JANUARY 19, 2021 01:45 PM,
UPDATED JANUARY 19, 2021 04:05 PM
Since at least 1989, new US presidents have been greeted in the Oval Office by a letter from their predecessor.
The tradition started with former President Ronald Reagan, according to The Associated Press. As he was preparing to leave office on then incoming President George H.W. Bush’s Inauguration Day, he wrote his successor a message on a notepad that included a cartoon of turkeys climbing an elephant — the symbol of the Republican party — and the letterhead “Don’t let the turkeys get you down.”
“Dear George, you’ll have moments when you’ll want to use this particular stationery,” Reagan wrote on the notepad. “Well, go for it.”
He went on to say he treasured the memories they had together and that he would be praying for him during his time in office.
“I’ll miss our Thursday lunches. Ron,” he concluded.
Since then, every outgoing president has carried on the tradition — leaving words of encouragement, advice and congratulations for their successors to find on their Inauguration Day.
It’s unclear, however, if President Donald Trump will partake in the tradition when he leaves office on President-elect Joe Biden’s Wednesday inauguration. Trump has shirked other presidential traditions and norms — including a concession speech and attending his successor’s inauguration — but has not indicated he will forgo this one.
As Biden’s inauguration nears, here’s a look at the letters other former presidents have left their successors:
Bottom of Form
OBAMA TO TRUMP
Before he left office on Jan. 20 2017, former President Barack Obama, a Democrat, slipped a handwritten note into the top drawer of the Resolute Desk.
Obama didn’t tell even his closest aides what he wrote to Trump in the message. But CNN later obtained the letter from one of the White House visitors Trump showed it to.
The 44th president opened the letter by congratulating Trump on “a remarkable run” and went on to offer reflections and lessons he learned from his eight years as president, telling Trump “American leadership in this world really is indispensable.”
“It’s up to us, through action and example, to sustain the international order that’s expanded steadily since the end of the Cold War, and upon which our own wealth and safety depend,” he warned.
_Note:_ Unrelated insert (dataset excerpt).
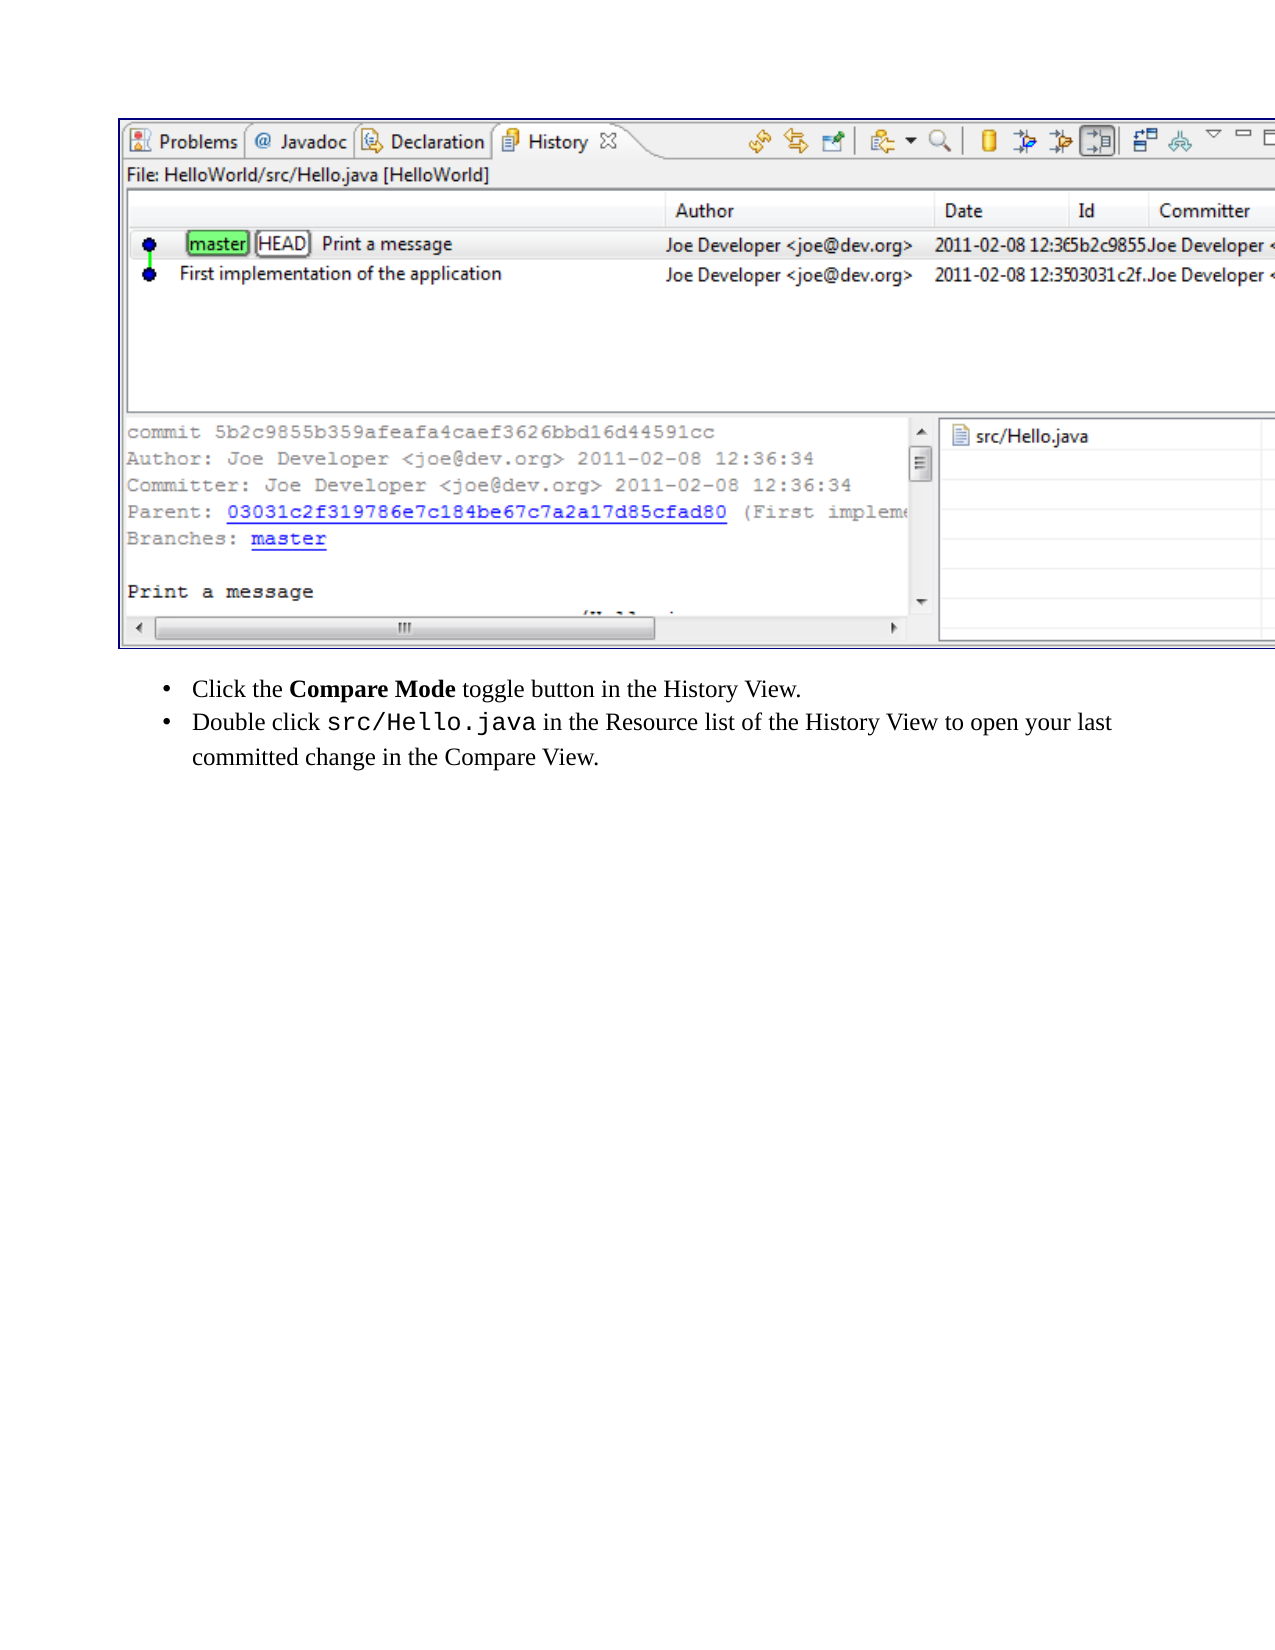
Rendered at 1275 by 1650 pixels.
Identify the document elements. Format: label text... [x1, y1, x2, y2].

He also reminded the new president that “we are just temporary occupants of this office.”
“That makes us guardians of those democratic institutions and traditions — like rule of law, separation of powers, equal protection and civil liberties — that our forebears fought and bled for,” he wrote, according to CNN. “Regardless of the push and pull of daily politics, it’s up to us to leave those instruments of our democracy at least as strong as we found them.”
Obama’s note came after Trump repeatedly lodged untrue and personal attacks against him during and prior to his run against Democrat Hillary Clinton.
But Obama closed by wishing Trump and his wife Melania “the very best.”
“Know that we stand ready to help in any ways which we can,” he wrote. “Good luck and Godspeed.”
BUSH TO OBAMA
On Jan. 20, 2009, former President George W. Bush, a Republican, scrawled a note on White House stationery on the last day of his eight years in office.
Bush’s letter, obtained by ABC News, also opened by offering his congratulations to his successor.
“You have just begun a fantastic chapter in your life,” he wrote. “Very few have had the honor of knowing the responsibility you now feel. Very few know the excitement of the moment and the challenges you will face.”
He then warned Obama of “trying moments.”
“The critics will rage. Your ‘friends’ will disappoint you,” he wrote. “But, you will have an Almighty God to comfort you, a family who loves you and a country that is pulling for you, including me.”
The 107-word letter concluded with “God bless you. Sincerely, GW.”
CLINTON TO BUSH
Former President Bill Clinton, a Democrat, described the thrills of the presidency in the letter he left to Bush on his way out of office on Jan. 20, 2001.
“You lead a proud, decent, good people,” the 42nd president wrote in the letter obtained by The New York Times. “And from this day you are President of all of us. I salute you and wish you success and much happiness.”
He then called the burdens of the presidency “great but often exaggerated.”
“The sheer joy of doing what you believe is right is inexpressible,” the letter read. “My prayers are with you and your family. Godspeed.”
BUSH TO CLINTON
Former President George H.W. Bush followed in Reagan’s footsteps and left a note for Clinton, who he lost his bid for reelection, on Clinton’s 1993 Inauguration Day.
The note, which has been held up as an example of grace in defeat, gained attention on social media in the aftermath of the 2020 presidential election as Trump refused to concede and sought to overturn the results.
Hillary Clinton posted a photo of the letter on her Instagram in 2016, recalling that it moved her to tears when she and her husband found it in the Oval Office on their first day in the White House.
The note wished Clinton “great happiness here.”
“You will be our President when you read this note,” the 41st president wrote. “I wish you well. I wish your family well. Your success now is our country’s success. I am rooting hard for you.”
Bush Sr. and Clinton shared a friendship in the years after the former left office. Upon Bush’s death in 2018, Clinton recalled “I just loved him,” the AP reports.